A reportagem ainda conferiu a base de dados da ANP, que apresenta, entre outras informações, o preço médio da gasolina comum desde julho de 2001.

Por fim, o Comprova procurou a assessoria do senador Humberto Costa, que criou o card e fez a postagem.

Patrimônio da família Bolsonaro

Em cada eleição, municipal, estadual ou federal, o Tribunal Superior Eleitoral (TSE) apresenta dados detalhados sobre todos os candidatos que pediram registro à Justiça Eleitoral e sobre as suas contas eleitorais e as dos partidos políticos. De acordo com a assessoria do senador, eles se basearam na publicação de reportagens, que utilizaram essa base de dados, para construir o gráfico.

Segundo a divulgação de contas do Tribunal, Jair Messias Bolsonaro declarou R$ 433.934,48 em 2006, quando tentava ser eleito deputado federal pela quinta vez. Na disputa pela Presidência da República, em 2018, o candidato afirmou que possuía um total de R$ 2.286.779,48.

A lista de bens inclui cinco casas, quatro veículos e ações na bolsa de valores. O patrimônio de Jair Bolsonaro cresceu 427% entre 2006 e 2018. O valor é o mesmo utilizado pela postagem no Facebook.

O filho mais velho do presidente, Flávio Bolsonaro, foi candidato a deputado estadual pelo Rio de Janeiro inicialmente em 2006 e tentou o mesmo cargo nas duas eleições seguintes. Nesse meio tempo, entre 2006 e 2014, o patrimônio dele saiu de R$ 385 mil para mais de R$714 mil.

Em 2018, quando concorreu ao cargo de senador, informou ao TSE que possuía R$ 1.741.758,15. O valor engloba um apartamento, uma sala comercial e investimentos econômicos. De 2006 a 2018, o patrimônio do político aumentou em 352.40%. A porcentagem é diferente da utilizada pela postagem.

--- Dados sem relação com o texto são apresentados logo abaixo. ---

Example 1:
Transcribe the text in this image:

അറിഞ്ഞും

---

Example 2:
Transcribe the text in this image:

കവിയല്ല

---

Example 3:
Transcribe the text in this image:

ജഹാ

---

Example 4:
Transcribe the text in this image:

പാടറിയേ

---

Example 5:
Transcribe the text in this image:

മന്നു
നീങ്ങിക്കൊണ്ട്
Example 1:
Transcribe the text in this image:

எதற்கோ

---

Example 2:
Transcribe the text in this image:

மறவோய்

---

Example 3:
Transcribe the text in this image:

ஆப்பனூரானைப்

Os dados sobre Eduardo Bolsonaro são mais limitados porque sua primeira candidatura foi em 2014, sendo assim só há informações acerca de seu patrimônio a partir desse período. Uma outra matéria que baseou a postagem é do portal UOL e sinaliza que o patrimônio de Eduardo Bolsonaro em 2014 era de R$ 205 mil, o equivalente a R$ 262 mil em 2018, sendo corrigido pela inflação.

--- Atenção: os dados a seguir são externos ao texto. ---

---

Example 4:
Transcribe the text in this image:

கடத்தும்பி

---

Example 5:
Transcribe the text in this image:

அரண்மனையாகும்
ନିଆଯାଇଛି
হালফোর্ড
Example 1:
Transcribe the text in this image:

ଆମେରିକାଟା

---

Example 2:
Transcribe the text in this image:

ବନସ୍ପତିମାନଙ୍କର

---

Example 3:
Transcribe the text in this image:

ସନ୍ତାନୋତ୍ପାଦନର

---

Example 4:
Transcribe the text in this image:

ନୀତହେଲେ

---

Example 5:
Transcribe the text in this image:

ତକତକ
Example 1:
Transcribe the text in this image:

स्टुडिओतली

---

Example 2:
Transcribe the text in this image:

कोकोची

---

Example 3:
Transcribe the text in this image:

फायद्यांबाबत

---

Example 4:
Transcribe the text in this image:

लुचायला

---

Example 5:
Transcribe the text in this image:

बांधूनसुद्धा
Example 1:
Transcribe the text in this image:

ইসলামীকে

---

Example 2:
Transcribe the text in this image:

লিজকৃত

Nas últimas eleições estaduais, o candidato declarou possuir bens que totalizam R$1,395 milhão, sinalizando uma expansão de 432% durante o período. Com as alterações, o valor é correto. Ao conferir os dados no TSE, o Comprova apurou que o crescimento passa de 580% sem levar em consideração os impostos.

Preço da Gasolina

Os autores da publicação afirmaram que utilizaram uma pesquisa do Dieese que aparece em uma matéria no portal Yahoo. Trata-se de um levantamento realizado pelo departamento junto à Federação Única dos Petroleiros (Fup), organização que se declara como uma “entidade autônoma, independente do Estado” e que representa “13 sindicatos filiados”.

Em postagem em seu site oficial, a Fup afirma: “Desde janeiro de 2019, início da gestão do presidente Jair Bolsonaro, a gasolina teve reajuste de 116%, ante uma inflação de 20,6% no período. No gás de cozinha, a alta foi de 100,1%, e no diesel, de 95,5%, de acordo com dados da Petrobras, analisados pelo Dieese”. Sendo assim, o aumento de 116% é referente ao período entre janeiro de 2019 e janeiro de 2022.

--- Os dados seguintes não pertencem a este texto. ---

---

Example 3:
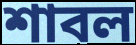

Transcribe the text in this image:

শাবল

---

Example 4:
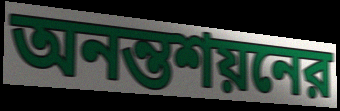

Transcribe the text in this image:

অনন্তশয়নের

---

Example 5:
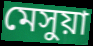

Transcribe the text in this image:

মেসুয়া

Entre 2006 e 2018, o preço médio da gasolina comum passou de R$ 2,559 para R$ 4,447, ou seja, um aumento de 73,77%. Os valores do combustível foram apurados junto à Agência Nacional do Petróleo, Gás Natural e Biocombustíveis (ANP). Nestes 12 anos, a inflação medida pelo Índice de Preços ao Consumidor Amplo (IPCA) foi de 94,29%.

 

 

Por que investigamos: O Comprova investiga conteúdos suspeitos que viralizaram nas redes sociais sobre a pandemia de covid-19, políticas públicas do governo federal e eleições presidenciais. Neste caso, o alvo da desinformação é o presidente Jair Bolsonaro, pré-candidato à reeleição, e sua família. Conteúdos dessa natureza, que não trazem dados precisos, são prejudiciais porque confundem o eleitor que tem direito a fazer sua escolha a partir de informações corretas.

Outras checagens sobre o tema: O período eleitoral tem sido contaminado por conteúdos de desinformação frequentemente. Somente nos últimos dias, o Comprova já demonstrou ser enganoso um vídeo em que Lula chama colaborador da Petrobras de corrupto, que jovem que faz sátira de militantes de esquerda não é filha de deputada do PT e que publicação tira de contexto declaração de Djavan sobre Lei Rouanet e apoio a Bolsonaro.